Long before most banks launch new branch designs, tablets will be commonplace in legacy branches in an effort to improve customer engagement, concludes a recent report by Celent.
A June 2015 survey found that over 60% of institutions felt that tablet usage by front-line branch personnel would be “extremely likely.” A follow-on survey in August found that institutions are planning to both supplement and replace desktops. Tablets will soon be used to facilitate sales and service interactions as well as to assist self-service transactions.
“Tablets will quickly become a common fixture in the branch,” says Bob Meara, a senior analyst with Celent’s Banking practice and coauthor of the report. “But, with most software platforms not yet tablet-ready, usage will initially be limited to simple tasks.”
Additional insights from the research:
• Banks are focused on a trio of synergistic, short-term branch channel objectives: sales effectiveness, cost reduction, and digital channel adoption.
Digital channel adoption is viewed both as a cost-reduction play and as a more important strategic imperative to ensure customers “see what the bank has to offer.”

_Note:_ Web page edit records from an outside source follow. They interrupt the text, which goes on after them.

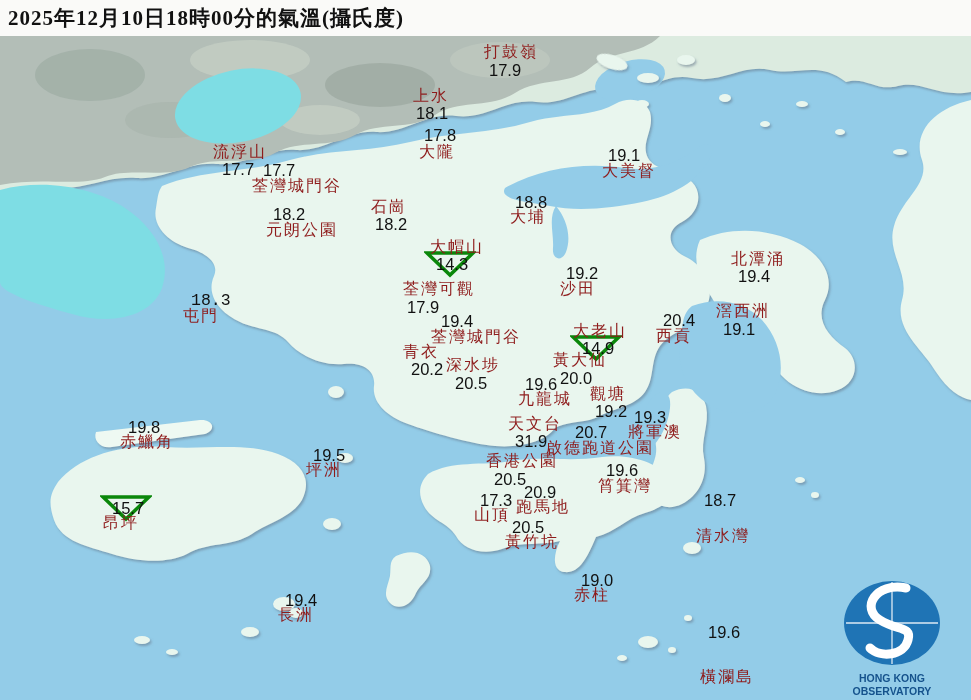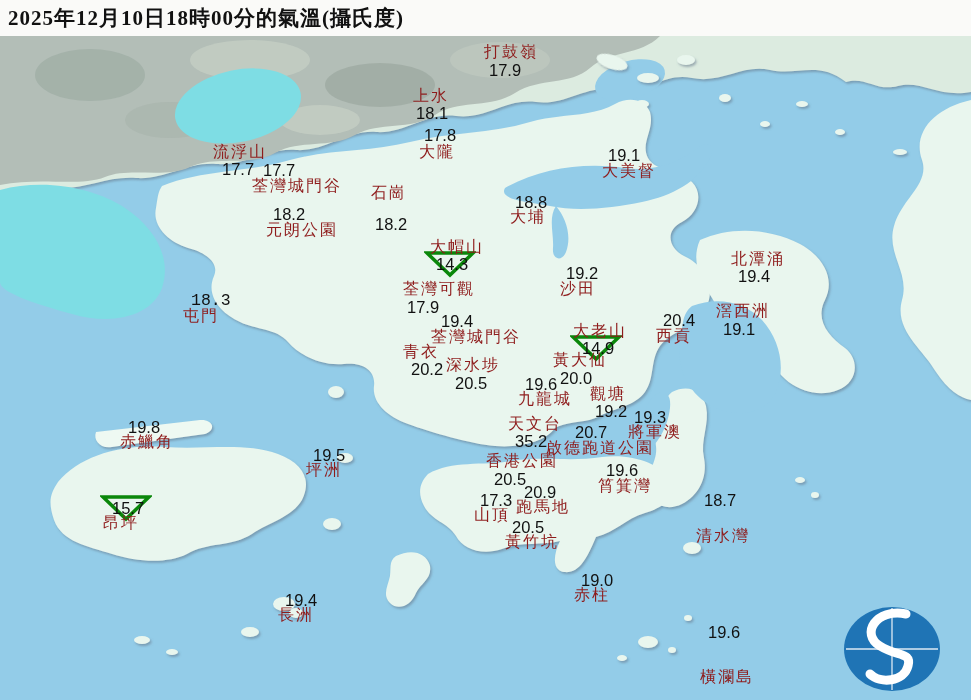--- a/index.html
+++ b/index.html
@@ -163,21 +163,21 @@
       <div class="st-name" style="left: 413px; top: 88px;">上水</div>
       <div class="st-temp" style="left: 416px; top: 105px;">18.1</div>
       <div class="st-name" style="left: 419px; top: 144px;">大隴</div>
       <div class="st-temp" style="left: 424px; top: 127px;">17.8</div>
       <div class="st-name" style="left: 213px; top: 144px;">流浮山</div>
       <div class="st-temp" style="left: 222px; top: 161px;">17.7</div>
       <div class="st-name" style="left: 252px; top: 178px;">荃灣城門谷</div>
       <div class="st-temp" style="left: 263px; top: 162px;">17.7</div>
       <div class="st-name" style="left: 602px; top: 163px;">大美督</div>
       <div class="st-temp" style="left: 608px; top: 147px;">19.1</div>
-      <div class="st-name" style="left: 371px; top: 185px;">石崗</div>
+      <div class="st-name" style="left: 371px; top: 199px;">石崗</div>
       <div class="st-temp" style="left: 375px; top: 216px;">18.2</div>
       <div class="st-name" style="left: 266px; top: 222px;">元朗公園</div>
       <div class="st-temp" style="left: 273px; top: 206px;">18.2</div>
       <div class="st-name" style="left: 510px; top: 209px;">大埔</div>
       <div class="st-temp" style="left: 515px; top: 194px;">18.8</div>
       <svg width="52" height="28" class="peak-tri" style="left: 424px; top: 250px;">
         <polygon points="3,3 49,3 26,25" fill="none" stroke="#0a870a" stroke-width="3.5"></polygon>
       </svg>
       <div class="st-name" style="left: 430px; top: 239px;">大帽山</div>
       <div class="st-temp" style="left: 436px; top: 256px;">14.3</div>
@@ -204,21 +204,21 @@
       <div class="st-temp" style="left: 411px; top: 361px;">20.2</div>
       <div class="st-name" style="left: 446px; top: 357px;">深水埗</div>
       <div class="st-temp" style="left: 455px; top: 375px;">20.5</div>
       <div class="st-name" style="left: 553px; top: 352px;">黃大仙</div>
       <div class="st-temp" style="left: 560px; top: 370px;">20.0</div>
       <div class="st-name" style="left: 518px; top: 391px;">九龍城</div>
       <div class="st-temp" style="left: 525px; top: 376px;">19.6</div>
       <div class="st-name" style="left: 590px; top: 386px;">觀塘</div>
       <div class="st-temp" style="left: 595px; top: 403px;">19.2</div>
       <div class="st-name" style="left: 508px; top: 416px;">天文台</div>
-      <div class="st-temp" style="left: 515px; top: 433px;">35.2</div>
+      <div class="st-temp" style="left: 515px; top: 433px;">31.9</div>
       <div class="st-name" style="left: 628px; top: 424px;">將軍澳</div>
       <div class="st-temp" style="left: 634px; top: 409px;">19.3</div>
       <div class="st-name" style="left: 546px; top: 440px;">啟德跑道公園</div>
       <div class="st-temp" style="left: 575px; top: 424px;">20.7</div>
       <div class="st-name" style="left: 486px; top: 453px;">香港公園</div>
       <div class="st-temp" style="left: 494px; top: 471px;">20.5</div>
       <div class="st-name" style="left: 120px; top: 434px;">赤鱲角</div>
       <div class="st-temp" style="left: 128px; top: 419px;">19.8</div>
       <div class="st-name" style="left: 306px; top: 462px;">坪洲</div>
       <div class="st-temp" style="left: 313px; top: 447px;">19.5</div>
@@ -245,15 +245,16 @@
       <div class="st-temp" style="left: 708px; top: 624px;">19.6</div>
     </div>
 
   <div id="logo">
     <svg width="104" height="90" viewBox="0 0 104 90">
       <ellipse cx="52" cy="45" rx="48" ry="42" fill="#1f74b5"></ellipse>
       <line x1="6" y1="45" x2="98" y2="45" stroke="#ffffff" stroke-width="1.3" opacity="0.85"></line>
       <line x1="52" y1="4" x2="52" y2="86" stroke="#ffffff" stroke-width="1.3" opacity="0.85"></line>
       <path d="M66,10 C36,4 20,30 40,42 C58,53 72,48 68,62 C64,78 40,80 30,70" fill="none" stroke="#ffffff" stroke-width="9" stroke-linecap="round"></path>
     </svg>
+    <div class="en">HONG KONG OBSERVATORY</div>
   </div>
 
 </div>
 
 </body></html>

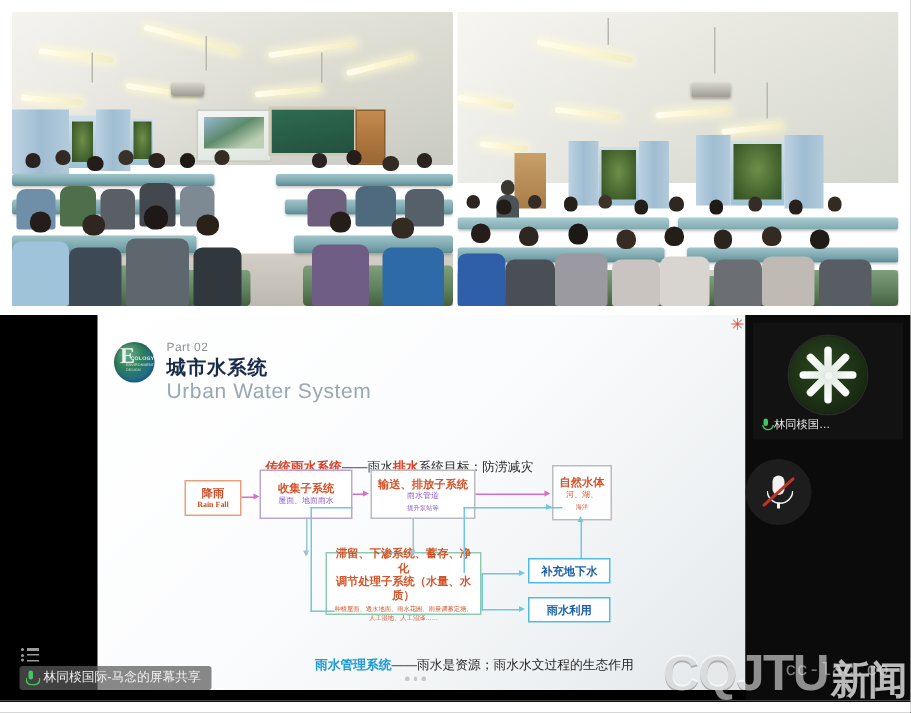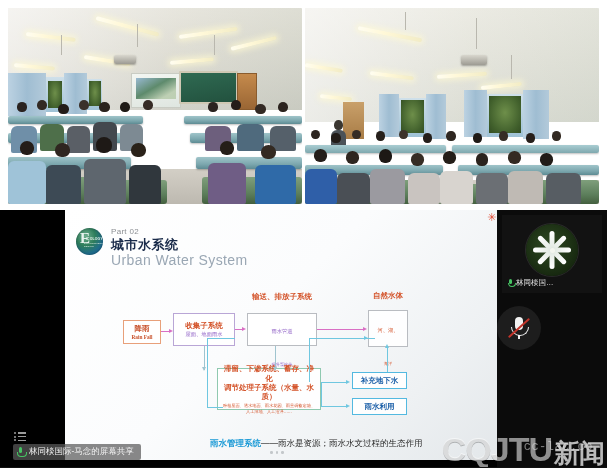--- a/index.html
+++ b/index.html
@@ -79,21 +79,21 @@
   
   .fbox{position:absolute;box-sizing:border-box;background:rgba(255,255,255,.9);
         display:flex;flex-direction:column;align-items:center;justify-content:center;
         text-align:center;line-height:1.25;}
   .fbox .t1{font-size:7.5px;font-weight:700;}
   .fbox .t2{font-size:5.3px;margin-top:1px;}
   .fbox .t3{font-size:4.2px;margin-top:1px;}
   .b-orange{border:1px solid #e8a07a;color:#c8502a;}
   .b-violet{border:1px solid #b9a6d6;}
   .b-green{border:1px solid #8fc9b0;}
-  .b-grey{border:1px solid #b9bcc1;gap:26px;}
+  .b-grey{border:1px solid #b9bcc1;}
   .b-blue{border:1px solid #53b9e0;color:#1b5fa8;}
   .or{color:#d4552c;}
   .vio{color:#8c5cc4;}
 
   
   .ln{position:absolute;background:#d96fc4;}
   .ln-c{position:absolute;background:#6fc7e0;}
   .ln-g{position:absolute;background:#9fc4cf;}
   .arrow-r{position:absolute;width:0;height:0;border-top:2.5px solid transparent;
         border-bottom:2.5px solid transparent;border-left:4px solid #d96fc4;}
@@ -315,20 +315,23 @@
         <div class="slide-logo">
           <span class="eletter">E</span>
           <span class="etxt">COLOGY</span>
           <span class="etxt2">ENVIRONMENT DESIGN</span>
         </div>
         <div class="part-no">Part 02</div>
         <div class="slide-h1">城市水系统</div>
         <div class="slide-h2">Urban Water System</div>
 
 
+        <div class="red-line">
+          <span class="hot">传统雨水系统</span><span>——雨水</span><span class="hot2">排水</span><span>系统目标：防涝减灾</span>
+        </div>
 
         <div class="fbox b-orange" style="left:58px;top:110px;width:38px;height:24px">
           <span class="t1">降雨</span>
           <span class="t2" style="font-family:'Liberation Serif',serif;font-weight:700">Rain Fall</span>
         </div>
 
         <div class="fbox b-violet" style="left:108px;top:103px;width:62px;height:33px">
           <span class="t1 or">收集子系统</span>
           <span class="t2 vio">屋面、地面雨水</span>
         </div>

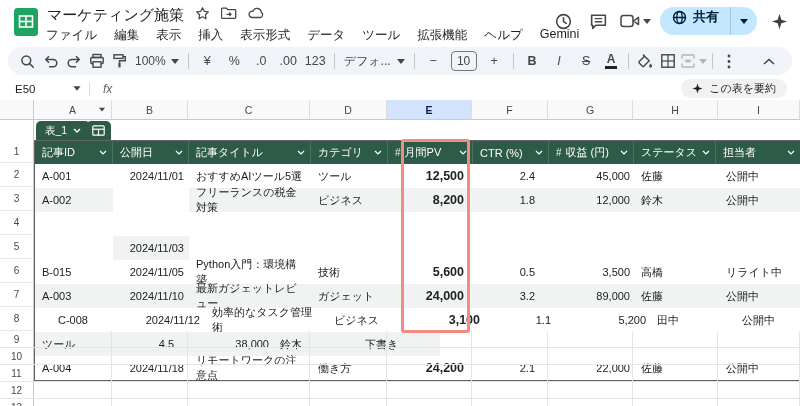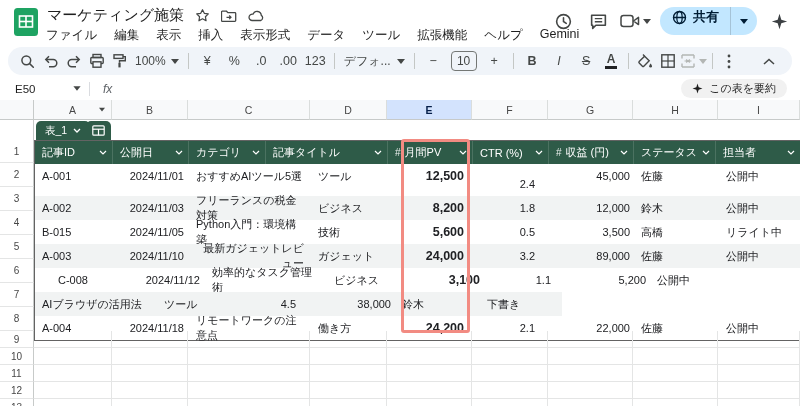--- a/index.html
+++ b/index.html
@@ -1,21 +1,21 @@
 <!DOCTYPE html>
 <html><head>
 <meta charset="utf-8">
 <style>
   html,body{margin:0;padding:0;background:#fff;}
   .app{position:relative;width:800px;height:406px;background:#fff;overflow:hidden;
        font-family:"Liberation Sans","DejaVu Sans",sans-serif;color:#1f1f1f;}
   svg{display:block;}
   
   .logo{position:absolute;left:13px;top:7px;}
-  .title-row{position:absolute;left:47px;top:6px;display:flex;align-items:center;gap:11px;}
+  .title-row{position:absolute;left:47px;top:6px;display:flex;align-items:flex-start;gap:11px;}
   .doc-title{font-size:15px;color:#1f1f1f;}
   .title-ic{color:#444746;}
   .menubar{position:absolute;left:44px;top:27px;display:flex;gap:13px;font-size:12.5px;color:#1f1f1f;}
   .menu-item{padding:0 2px;border-radius:4px;}
   .top-right{position:absolute;right:8px;top:6px;display:flex;align-items:center;gap:9px;height:30px;}
   .icon-btn{width:26px;height:26px;display:flex;align-items:center;justify-content:center;color:#444746;}
   .cam-wrap{display:flex;align-items:center;gap:3px;color:#444746;}
   .share{display:flex;align-items:center;height:28px;background:#c2e7ff;border-radius:14px;overflow:hidden;}
   .share-main{display:flex;align-items:center;gap:6px;padding:0 11px 8px 12px;height:100%;}
   .share-label{font-size:13px;color:#001d35;font-weight:bold;}
@@ -342,28 +342,28 @@
             <svg width="8" height="5" viewBox="0 0 8 5" class="chev">
               <path d="M1 1l3 3 3-3" fill="none" stroke="#fff" stroke-width="1.2"></path>
             </svg>
           </div>
           <div class="th" style="width: 76px;">
             <span>公開日</span>
             <svg width="8" height="5" viewBox="0 0 8 5" class="chev">
               <path d="M1 1l3 3 3-3" fill="none" stroke="#fff" stroke-width="1.2"></path>
             </svg>
           </div>
+          <div class="th" style="width: 122px;">
+            <span>記事タイトル</span>
+            <svg width="8" height="5" viewBox="0 0 8 5" class="chev">
+              <path d="M1 1l3 3 3-3" fill="none" stroke="#fff" stroke-width="1.2"></path>
+            </svg>
+          </div>
           <div class="th" style="width: 77px;">
             <span>カテゴリ</span>
-            <svg width="8" height="5" viewBox="0 0 8 5" class="chev">
-              <path d="M1 1l3 3 3-3" fill="none" stroke="#fff" stroke-width="1.2"></path>
-            </svg>
-          </div>
-          <div class="th" style="width: 122px;">
-            <span>記事タイトル</span>
             <svg width="8" height="5" viewBox="0 0 8 5" class="chev">
               <path d="M1 1l3 3 3-3" fill="none" stroke="#fff" stroke-width="1.2"></path>
             </svg>
           </div>
           <div class="th" style="width: 85px;">
             <span class="typ">#</span>
             <span>月間PV</span>
             <svg width="8" height="5" viewBox="0 0 8 5" class="chev">
               <path d="M1 1l3 3 3-3" fill="none" stroke="#fff" stroke-width="1.2"></path>
             </svg>
@@ -394,28 +394,28 @@
             </svg>
           </div>
         </div>
       <div id="tblrows">
           <div class="trow plain">
             <div class="td" style="width: 78px;">A-001</div>
             <div class="td r" style="width: 76px; padding-right: 5px;">2024/11/01</div>
             <div class="td" style="width: 122px;">おすすめAIツール5選</div>
             <div class="td" style="width: 77px;">ツール</div>
             <div class="td pv" style="width: 85px;">12,500</div>
-            <div class="td r" style="width: 76px; padding-right: 14px; margin-top: 8px;">2.4</div>
+            <div class="td r" style="width: 76px; padding-right: 14px;">2.4</div>
             <div class="td r" style="width: 85px; padding-right: 4px;">45,000</div>
             <div class="td" style="width: 85px;">佐藤</div>
             <div class="td" style="width: 82px;">公開中</div>
           </div>
           <div class="trow band">
             <div class="td" style="width: 78px;">A-002</div>
-            <div class="td r" style="width: 76px; padding-right: 5px;">2024/11/03</div>
+            <div class="td r" style="width: 76px; padding-right: 5px; margin-top: 48px;">2024/11/03</div>
             <div class="td" style="width: 122px;">フリーランスの税金対策</div>
             <div class="td" style="width: 77px;">ビジネス</div>
             <div class="td pv" style="width: 85px;">8,200</div>
             <div class="td r" style="width: 76px; padding-right: 14px;">1.8</div>
             <div class="td r" style="width: 85px; padding-right: 4px;">12,000</div>
             <div class="td" style="width: 85px;">鈴木</div>
             <div class="td" style="width: 82px;">公開中</div>
           </div>
           <div class="trow plain">
             <div class="td" style="width: 78px;">B-015</div>
@@ -424,40 +424,40 @@
             <div class="td" style="width: 77px;">技術</div>
             <div class="td pv" style="width: 85px;">5,600</div>
             <div class="td r" style="width: 76px; padding-right: 14px;">0.5</div>
             <div class="td r" style="width: 85px; padding-right: 4px;">3,500</div>
             <div class="td" style="width: 85px;">高橋</div>
             <div class="td" style="width: 82px;">リライト中</div>
           </div>
           <div class="trow band">
             <div class="td" style="width: 78px;">A-003</div>
             <div class="td r" style="width: 76px; padding-right: 5px;">2024/11/10</div>
-            <div class="td" style="width: 122px; text-align: right;">最新ガジェットレビュー</div>
+            <div class="td" style="width: 122px;">最新ガジェットレビュー</div>
             <div class="td" style="width: 77px;">ガジェット</div>
             <div class="td pv" style="width: 85px;">24,000</div>
             <div class="td r" style="width: 76px; padding-right: 14px;">3.2</div>
             <div class="td r" style="width: 85px; padding-right: 4px;">89,000</div>
             <div class="td" style="width: 85px;">佐藤</div>
             <div class="td" style="width: 82px;">公開中</div>
           </div>
           <div class="trow plain">
             <div class="td" style="width: 78px; margin-left: 16px;">C-008</div>
             <div class="td r" style="width: 76px; padding-right: 5px;">2024/11/12</div>
             <div class="td" style="width: 122px;">効率的なタスク管理術</div>
             <div class="td" style="width: 77px;">ビジネス</div>
             <div class="td pv" style="width: 85px;">3,100</div>
             <div class="td r" style="width: 76px; padding-right: 14px;">1.1</div>
             <div class="td r" style="width: 85px; padding-right: 4px;">5,200</div>
+            <div class="td" style="width: 85px;">田中</div>
             <div class="td" style="width: 82px;">公開中</div>
           </div>
           <div class="trow band">
-            <div class="td" style="width: 122px;">AIブラウザの活用法</div>
             <div class="td" style="width: 77px;">ツール</div>
             <div class="td r" style="width: 76px; padding-right: 14px;">4.5</div>
             <div class="td r" style="width: 85px; padding-right: 4px;">38,000</div>
             <div class="td" style="width: 85px;">鈴木</div>
             <div class="td" style="width: 82px;">下書き</div>
           </div>
           <div class="trow plain">
             <div class="td" style="width: 78px;">A-004</div>
             <div class="td r" style="width: 76px; padding-right: 5px;">2024/11/18</div>
             <div class="td" style="width: 122px;">リモートワークの注意点</div>

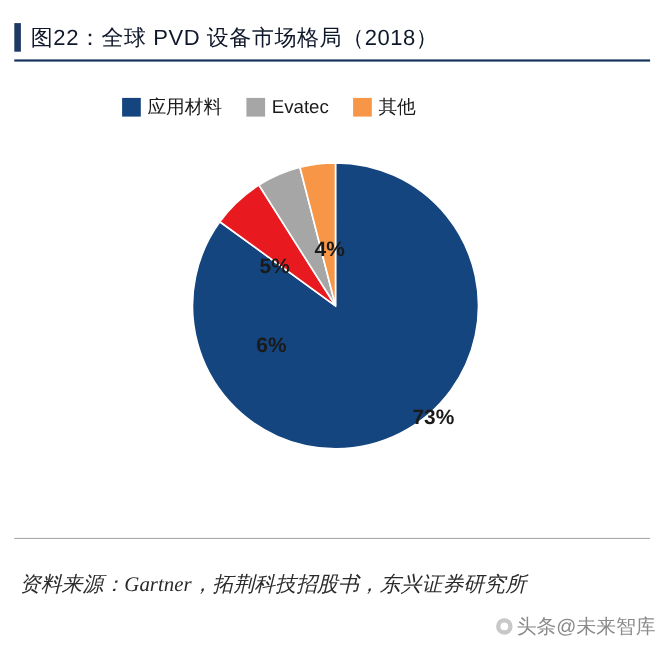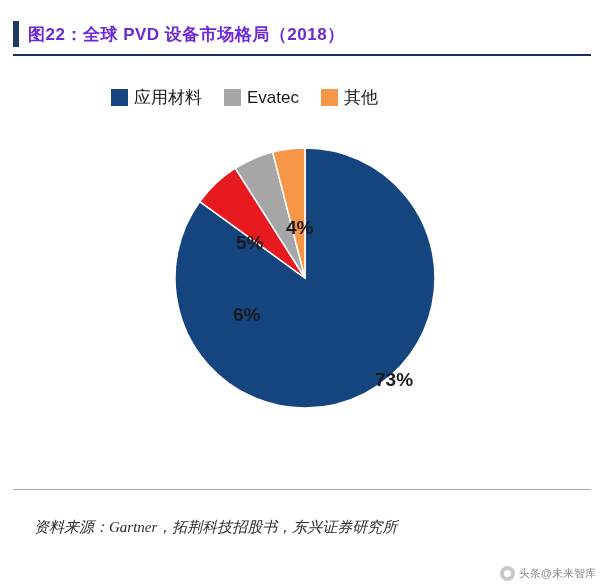--- a/index.html
+++ b/index.html
@@ -29,23 +29,23 @@
     display: flex;
     align-items: center;
   }
   .title-accent {
     width: 6px;
     height: 26px;
     background: #1f3864;
     margin-right: 9px;
   }
   .title-text {
-    font-size: 17px;
-    font-weight: bold;
-    color: #6d28d9;
+    font-size: 20px;
+    font-weight: normal;
+    color: #0f172a;
     letter-spacing: 0.5px;
     white-space: nowrap;
   }
   .title-rule {
     position: absolute;
     left: 13px;
     top: 54px;
     width: 578px;
     height: 2px;
     background: #16325c;
@@ -106,34 +106,33 @@
     top: 489px;
     width: 578px;
     height: 1px;
     background: #a9a9a9;
   }
   .source {
     position: absolute;
     left: 18px;
     top: 518px;
     font-family: "Liberation Serif", serif;
-    font-size: 15px;
+    font-size: 19px;
     font-style: italic;
     color: #2b2b2b;
     white-space: nowrap;
-    margin-left: 16px;
   }
   
   .watermark {
     position: absolute;
     right: 8px;
     bottom: 6px;
     display: flex;
     align-items: center;
-    font-size: 11px;
+    font-size: 18px;
     color: #8a8a8a;
   }
   .wm-logo {
     width: 15px;
     height: 15px;
     border-radius: 50%;
     background: #c8c8c8;
     margin-right: 4px;
     position: relative;
   }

• Integrating physical and digital channels is a high short-term priority, with obtaining a “single version of truth” (the proverbial 360-degree customer view) as well as coordinating account and loan origination activities across channels the most pressing objectives.
Digital appointment booking is an important short-term capability for larger banks, with a third rating it “extremely important.” More esoteric examples of digital channel integration such as geolocation and pre-staging transactions are seen as comparatively unimportant.
• Branch software environments are slowly changing.
Emerging environments will leverage middleware and rely on browser-based user interfaces to accommodate a growing number of branch-based devices. Evolution to an omnichannel platform will be far off for most institutions.